Treasury yields shot higher after the closely watched US jobs report showed employers added 528,000 jobs in July, more than double the 250,000 expected by economists and up sharply from 398,000 in June.

The two-year Treasury yield, which is sensitive to monetary policy expectations, surged more than 0.2 percentage points to 3.26 per cent — a sharp jump for a market that typically moves in small increments. Longer-dated bonds came under more subdued pressure.

Meanwhile, the S&P 500 fell 0.6 per cent by the afternoon as traders worried about the prospect of further hawkish rate rises from the Fed.

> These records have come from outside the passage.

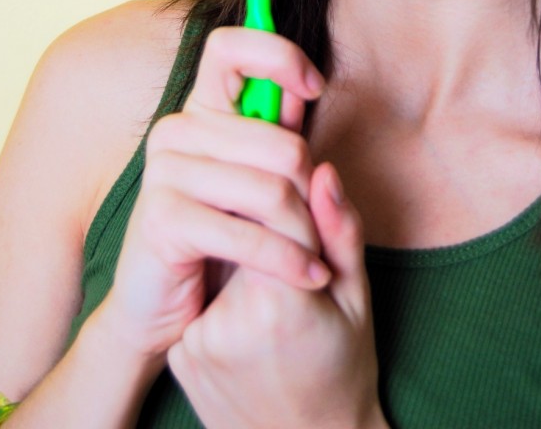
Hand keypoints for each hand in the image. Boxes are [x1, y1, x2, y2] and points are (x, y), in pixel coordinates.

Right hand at [102, 27, 330, 364]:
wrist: (169, 311)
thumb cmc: (224, 241)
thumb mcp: (260, 184)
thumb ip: (280, 137)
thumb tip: (305, 90)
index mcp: (201, 109)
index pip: (230, 45)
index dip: (278, 55)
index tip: (314, 86)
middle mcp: (177, 130)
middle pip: (281, 142)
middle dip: (314, 191)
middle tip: (322, 225)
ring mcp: (164, 171)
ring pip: (272, 190)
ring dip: (307, 234)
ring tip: (318, 257)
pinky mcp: (162, 218)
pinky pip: (248, 235)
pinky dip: (288, 261)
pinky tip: (309, 275)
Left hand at [167, 163, 388, 428]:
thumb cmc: (342, 369)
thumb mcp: (357, 301)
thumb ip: (340, 232)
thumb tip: (322, 170)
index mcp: (277, 303)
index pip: (274, 212)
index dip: (294, 195)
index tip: (308, 199)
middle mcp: (227, 322)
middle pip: (244, 235)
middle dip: (267, 225)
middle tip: (294, 243)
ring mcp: (198, 342)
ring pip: (221, 263)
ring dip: (245, 257)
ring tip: (275, 293)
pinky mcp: (182, 355)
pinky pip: (206, 299)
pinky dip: (226, 295)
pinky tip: (253, 321)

“The narrative is going to be that it’s come in way too hot, the Fed is right, and the markets were wrong,” said Jim Paulsen, chief investment strategist of The Leuthold Group. “I think it’s a muted response . . . on the stock and bond market relative to the emotion generated by the headline numbers.”

Trading in federal funds futures now shows that markets are expecting the Fed’s main interest rate to hit 3.64 per cent in February 2023, from an estimate of 3.42 per cent in the previous session. The federal funds rate currently stands at a range of 2.25 to 2.50 per cent.

The strong jobs data, which also showed the unemployment rate ticking down, pushed back against concerns that the world’s biggest economy may be headed for a recession. It could also give the Fed impetus to continue with its rapid increases, after it pushed borrowing costs higher by 0.75 percentage points in both June and July.

“The unexpected acceleration in non-farm payroll growth in July, together with the further decline in the unemployment rate and the renewed pick-up in wage pressure, make a mockery of claims that the economy is on the brink of recession,” said Michael Pearce, economist at Capital Economics, who added that “all the details [of the report] appear to support continued aggressive rate hikes from the Fed”.

The US dollar followed Treasury yields higher on Friday, with an index tracking the currency against half a dozen peers up almost 1 per cent. The pound and euro each dipped about 0.7 per cent, while the Japanese yen tumbled about 1.8 per cent.

In equities European stocks fell, with the regional Stoxx 600 closed down 0.8 per cent, after gains for Asian shares, with Hong Kong’s Hang Seng index up 0.1 per cent.